_EXERCISE PROMPT_.
What follows is a set of entries. Give them again exactly, without the pictures.

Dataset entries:
────────

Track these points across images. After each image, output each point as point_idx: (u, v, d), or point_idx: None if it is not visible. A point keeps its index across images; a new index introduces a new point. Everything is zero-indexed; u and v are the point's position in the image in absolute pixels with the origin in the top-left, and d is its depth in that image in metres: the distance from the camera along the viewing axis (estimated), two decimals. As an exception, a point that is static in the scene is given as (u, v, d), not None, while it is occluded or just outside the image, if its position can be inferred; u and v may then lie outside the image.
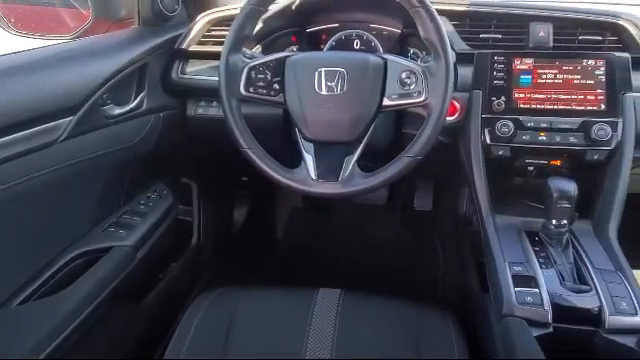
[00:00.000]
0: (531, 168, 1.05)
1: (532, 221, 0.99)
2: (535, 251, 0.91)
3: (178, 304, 0.97)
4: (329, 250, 1.74)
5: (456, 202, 1.43)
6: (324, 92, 0.88)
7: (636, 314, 0.78)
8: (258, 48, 1.19)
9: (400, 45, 1.19)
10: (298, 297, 1.02)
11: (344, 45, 1.23)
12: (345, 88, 0.87)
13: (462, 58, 1.04)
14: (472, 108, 1.01)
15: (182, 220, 1.33)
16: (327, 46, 1.24)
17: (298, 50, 1.22)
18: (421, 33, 0.86)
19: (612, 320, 0.78)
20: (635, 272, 1.60)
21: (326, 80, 0.88)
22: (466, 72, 1.03)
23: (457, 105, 1.03)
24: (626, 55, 0.97)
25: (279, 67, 0.91)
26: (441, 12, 1.07)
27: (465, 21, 1.08)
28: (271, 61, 0.91)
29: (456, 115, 1.03)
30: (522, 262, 0.89)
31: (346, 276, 1.43)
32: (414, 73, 0.87)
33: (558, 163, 1.01)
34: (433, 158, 1.09)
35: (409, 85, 0.87)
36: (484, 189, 1.00)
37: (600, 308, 0.79)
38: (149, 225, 1.07)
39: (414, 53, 1.16)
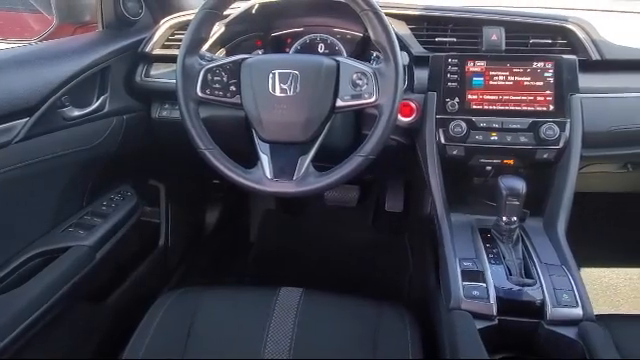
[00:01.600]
0: (489, 168, 1.07)
1: (486, 219, 1.01)
2: (486, 247, 0.94)
3: (144, 304, 0.97)
4: (301, 252, 1.75)
5: (423, 202, 1.46)
6: (278, 93, 0.90)
7: (577, 306, 0.81)
8: (222, 52, 1.21)
9: (362, 48, 1.22)
10: (260, 296, 1.03)
11: (309, 49, 1.26)
12: (298, 89, 0.90)
13: (419, 61, 1.07)
14: (427, 109, 1.03)
15: (149, 221, 1.34)
16: (292, 50, 1.26)
17: (263, 54, 1.24)
18: (371, 35, 0.89)
19: (554, 312, 0.81)
20: (592, 270, 1.65)
21: (280, 82, 0.90)
22: (423, 74, 1.06)
23: (413, 106, 1.05)
24: (573, 57, 1.01)
25: (235, 69, 0.93)
26: (399, 16, 1.12)
27: (422, 25, 1.11)
28: (227, 63, 0.94)
29: (412, 116, 1.06)
30: (472, 258, 0.91)
31: (316, 277, 1.45)
32: (365, 75, 0.89)
33: (511, 162, 1.04)
34: (399, 159, 1.12)
35: (360, 86, 0.90)
36: (439, 188, 1.02)
37: (543, 301, 0.82)
38: (110, 226, 1.07)
39: (377, 56, 1.19)
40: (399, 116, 1.06)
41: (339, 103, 0.91)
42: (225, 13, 1.13)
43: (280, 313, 0.97)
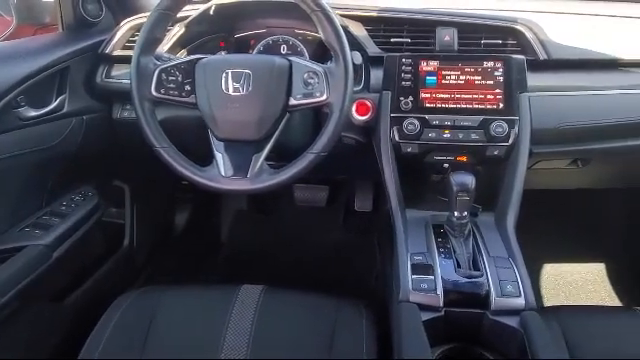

────────

_EXERCISE ANSWER_.
Track these points across images. After each image, output each point as point_idx: (u, v, d), or point_idx: None if it is not visible. A point keeps its index across images; a new index introduces a new point. Everything is zero-indexed; u and v are the point's position in the image in absolute pixels with the origin in the top-left, and d is its depth in that image in metres: the distance from the camera along the viewing axis (estimated), two decimals. As an exception, a point that is static in the scene is given as (u, v, d), not None, while it is occluded or just outside the image, if its position can be inferred; u and v may then lie outside the image.
[00:00.000]
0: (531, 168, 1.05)
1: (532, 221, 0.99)
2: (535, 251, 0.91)
3: (178, 304, 0.97)
4: (329, 250, 1.74)
5: (456, 202, 1.43)
6: (324, 92, 0.88)
7: (636, 314, 0.78)
8: (258, 48, 1.19)
9: (400, 45, 1.19)
10: (298, 297, 1.02)
11: (344, 45, 1.23)
12: (345, 88, 0.87)
13: (462, 58, 1.04)
14: (472, 108, 1.01)
15: (182, 220, 1.33)
16: (327, 46, 1.24)
17: (298, 50, 1.22)
18: (421, 33, 0.86)
19: (612, 320, 0.78)
20: (635, 272, 1.60)
21: (326, 80, 0.88)
22: (466, 72, 1.03)
23: (457, 105, 1.03)
24: (626, 55, 0.97)
25: (279, 67, 0.91)
26: (441, 12, 1.07)
27: (465, 21, 1.08)
28: (271, 61, 0.91)
29: (456, 115, 1.03)
30: (522, 262, 0.89)
31: (346, 276, 1.43)
32: (414, 73, 0.87)
33: (558, 163, 1.01)
34: (433, 158, 1.09)
35: (409, 85, 0.87)
36: (484, 189, 1.00)
37: (600, 308, 0.79)
38: (149, 225, 1.07)
39: (414, 53, 1.16)
[00:01.600]
0: (489, 168, 1.07)
1: (486, 219, 1.01)
2: (486, 247, 0.94)
3: (144, 304, 0.97)
4: (301, 252, 1.75)
5: (423, 202, 1.46)
6: (278, 93, 0.90)
7: (577, 306, 0.81)
8: (222, 52, 1.21)
9: (362, 48, 1.22)
10: (260, 296, 1.03)
11: (309, 49, 1.26)
12: (298, 89, 0.90)
13: (419, 61, 1.07)
14: (427, 109, 1.03)
15: (149, 221, 1.34)
16: (292, 50, 1.26)
17: (263, 54, 1.24)
18: (371, 35, 0.89)
19: (554, 312, 0.81)
20: (592, 270, 1.65)
21: (280, 82, 0.90)
22: (423, 74, 1.06)
23: (413, 106, 1.05)
24: (573, 57, 1.01)
25: (235, 69, 0.93)
26: (399, 16, 1.12)
27: (422, 25, 1.11)
28: (227, 63, 0.94)
29: (412, 116, 1.06)
30: (472, 258, 0.91)
31: (316, 277, 1.45)
32: (365, 75, 0.89)
33: (511, 162, 1.04)
34: (399, 159, 1.12)
35: (360, 86, 0.90)
36: (439, 188, 1.02)
37: (543, 301, 0.82)
38: (110, 226, 1.07)
39: (377, 56, 1.19)
40: (399, 116, 1.06)
41: (339, 103, 0.91)
42: (225, 13, 1.13)
43: (280, 313, 0.97)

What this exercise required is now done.